I am working through an answer to the following question and I do not understand a statement given towards the end of the solution, specifically why $\tilde{W}(\sigma) = 1$.
(This question is related to my previous post Expectation of a Wiener process at a Stopping Time but I believe it may be viewed without reference to that post). \begin{align} \end{align}
$\textbf{Question:}$ Define the following stochastic process \begin{align} \tilde{W}(t) := W(t) + \int_{0}^{t} e^{W(s)}\mathbb{1}_{\{|W(s)\le 1\}}\,ds \quad \forall \, t \in [0,T] \end{align} For the stopping time $\sigma := \inf\{t \ge 0 : W(t) = 1 - \int_{0}^{t} e^{W(s)}\mathbb{1}_{\{|W(s)\le 1\}}\,ds \}$ compute \begin{align} \mathbb{E}_{\mathcal{Q}}\left[e^{-\sigma/2} \right] \end{align} \begin{align} \end{align} $\textbf{Solution:}$ Define $M(t) = \exp\left(\tilde{W}(t) - \tfrac{1}{2}t \right)$ as a martingale $(M(t) : t \ge 0)$.

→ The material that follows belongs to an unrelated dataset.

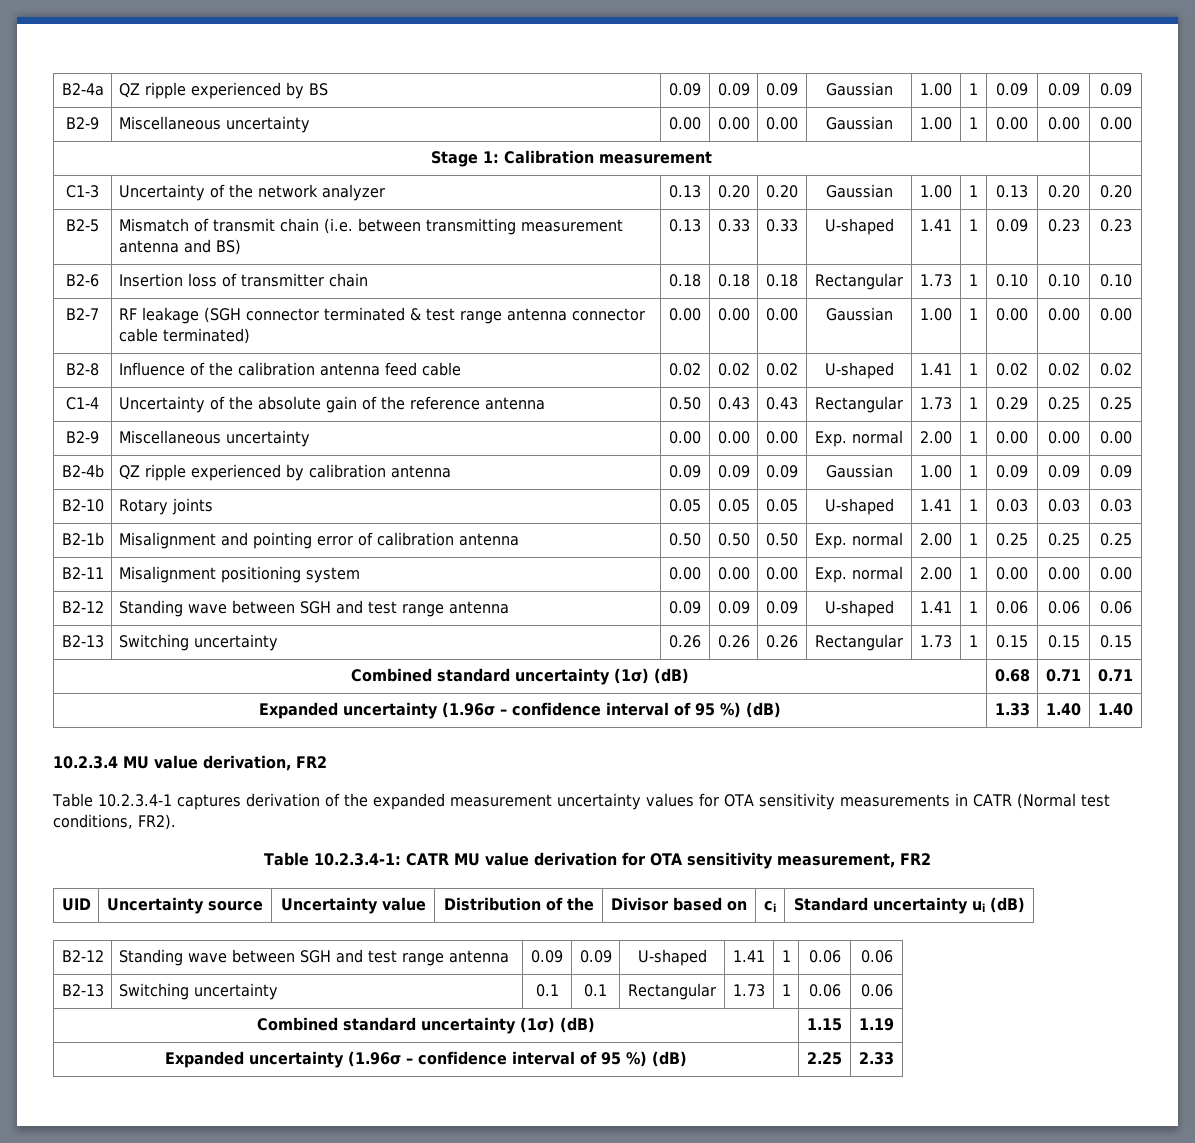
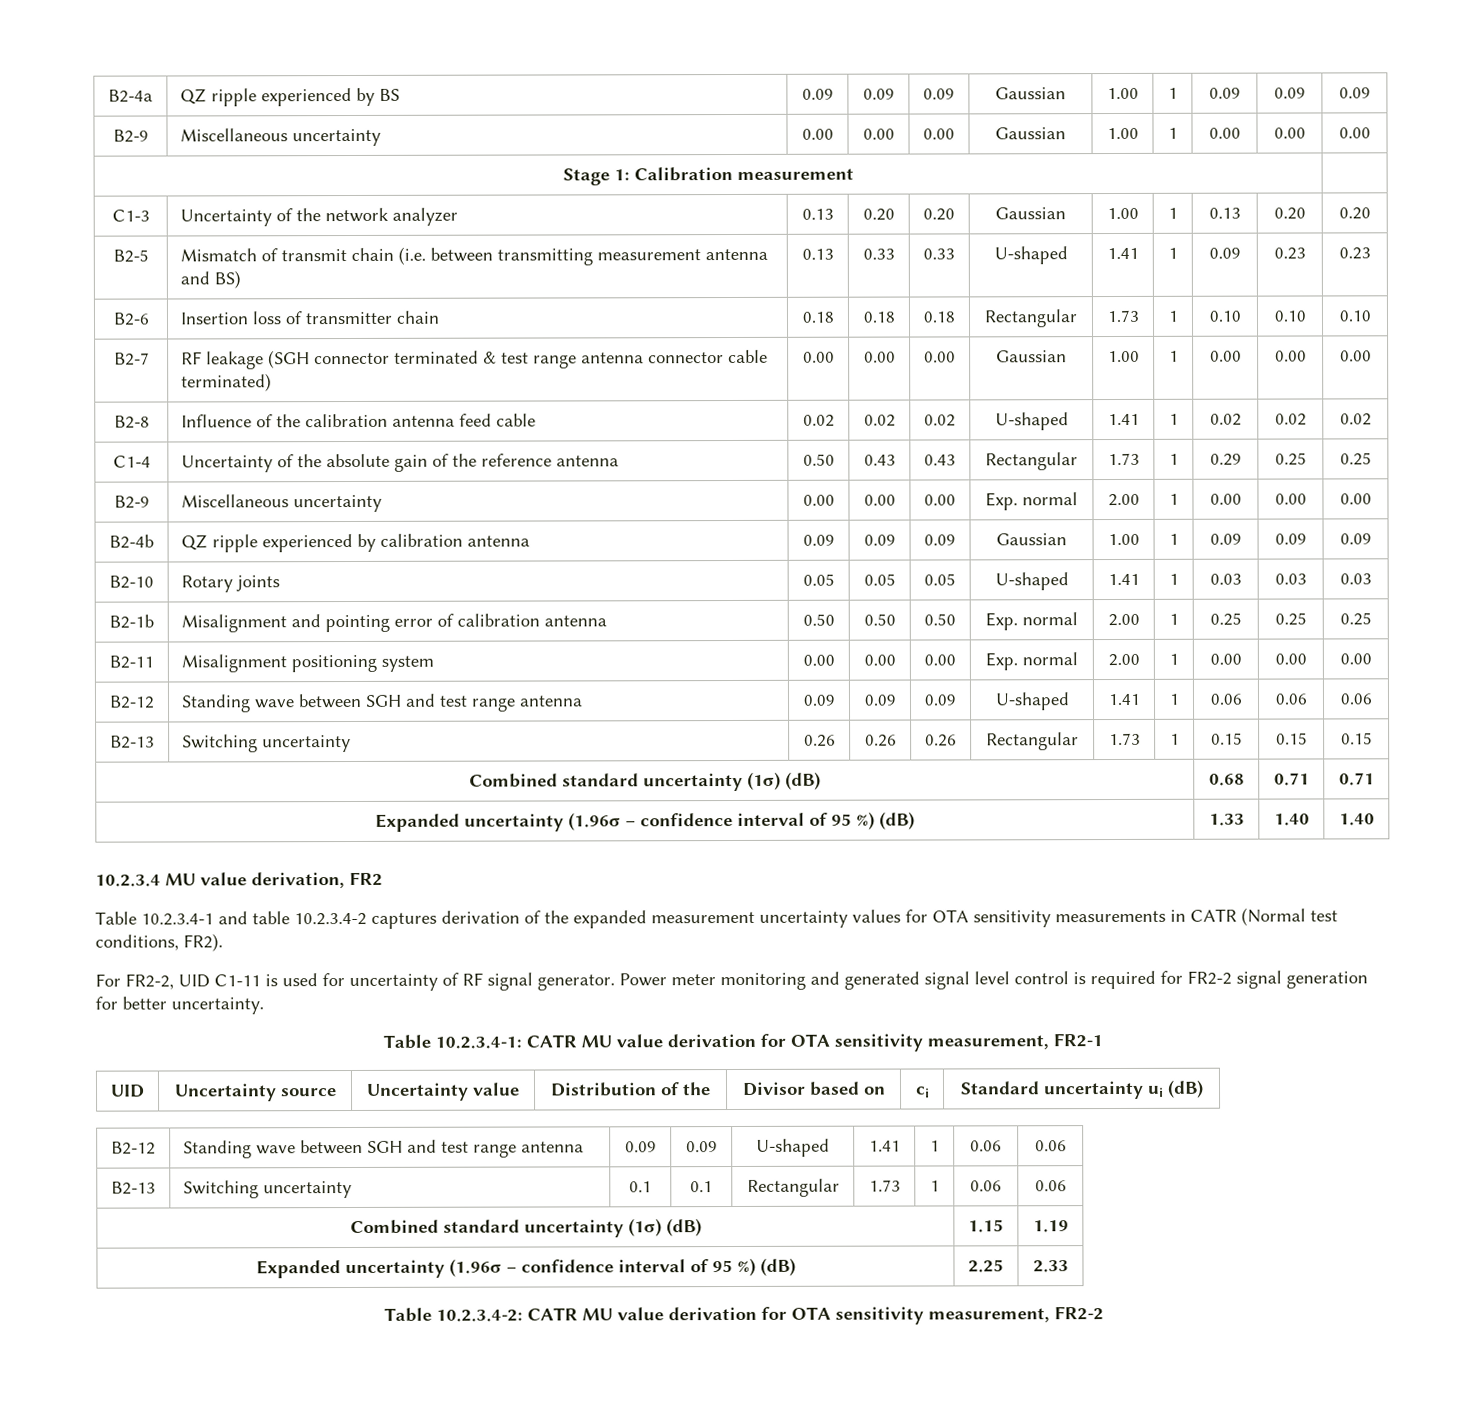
(172, 800) none -> [218,911,367,926] and table 10.2.3.4-2
(176, 822) none -> [95,970,1368,992] [95,996,264,1015] // For FR2-2, UID C1-11 is used for uncertainty of RF signal generator. Power meter monitoring and generated signal level control is required for FR2-2 signal generation for better uncertainty.
[900,853,932,865] FR2 -> [1052,1033,1103,1048] FR2-1
(894, 1058) none -> [383,1306,1104,1325] // Table 10.2.3.4-2: CATR MU value derivation for OTA sensitivity measurement, FR2-2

Then from the $\textbf{optional}$ $\textbf{sampling}$ $\textbf{theorem}$, \begin{align} 1 = \mathbb{E}_{\mathcal{Q}}\left[M(0) \right] = \mathbb{E}_{\mathcal{Q}}\left[M(t\wedge \sigma) \right] \end{align}
Moreover, we have $M(t \wedge \sigma) \rightarrow M(\sigma)$ $\mathcal{Q}$-a.s. as $t \rightarrow \infty$ and it follows that \begin{align} &|M(t \wedge \sigma| \le \exp\left(\tilde{W}(t \wedge \sigma) - \tfrac{1}{2}(t\wedge \sigma)\right) \le \exp\left(\tilde{W}(t\wedge \sigma) \right) \le \exp(1),\\ &\mathbb{E}_{\mathcal{Q}}\left[\exp(1)\right] = \exp(1) < \infty \end{align}
By Lebesgue's theorem of dominated convergence, \begin{align} \mathbb{E}_{\mathcal{Q}}\left[M(\sigma)\right] = \mathbb{E}_{\mathcal{Q}}\left[\lim_{t \rightarrow \infty} M(t \wedge \sigma) \right] = \lim_{t \rightarrow \infty} \mathbb{E}_{\mathcal{Q}}\left[M(t\wedge \sigma) \right] = 1 \end{align} On the other hand, since $\tilde{W}(\sigma) = 1$ we have \begin{align} \mathbb{E}_{\mathcal{Q}}\left[M(\sigma) \right] &= \mathbb{E}_{\mathcal{Q}}\left[e^{1 - \tfrac{1}{2}\sigma} \right]\\ 1 &= \mathbb{E}_{\mathcal{Q}}\left[e^{1 - \tfrac{1}{2}\sigma} \right]\\ \end{align} so, \begin{align} \mathbb{E}_{\mathcal{Q}}\left[e^{-\tfrac{1}{2}\sigma} \right] = \frac{1}{e} \end{align}
$\textbf{My Question}:$ It is stated above that $\tilde{W}(\sigma) = 1$, unfortunately I cannot see why this is the case. Could someone please explain why this is?
All help is appreciated.
Many thanks,
John
The step you are asking about is just algebra:
$$W(\sigma)=1-\int_0^\sigma e^{W(s)} 1_{|W(s)| \leq 1} ds$$
Substitute that into the definition of $\tilde{W}$:
$$\tilde{W}(\sigma)=1-\int_0^\sigma e^{W(s)} 1_{\{ |W(s)| \leq 1\}} ds + \int_0^\sigma e^{W(s)} 1_{\{ |W(s)| \leq 1 \}} ds = 1.$$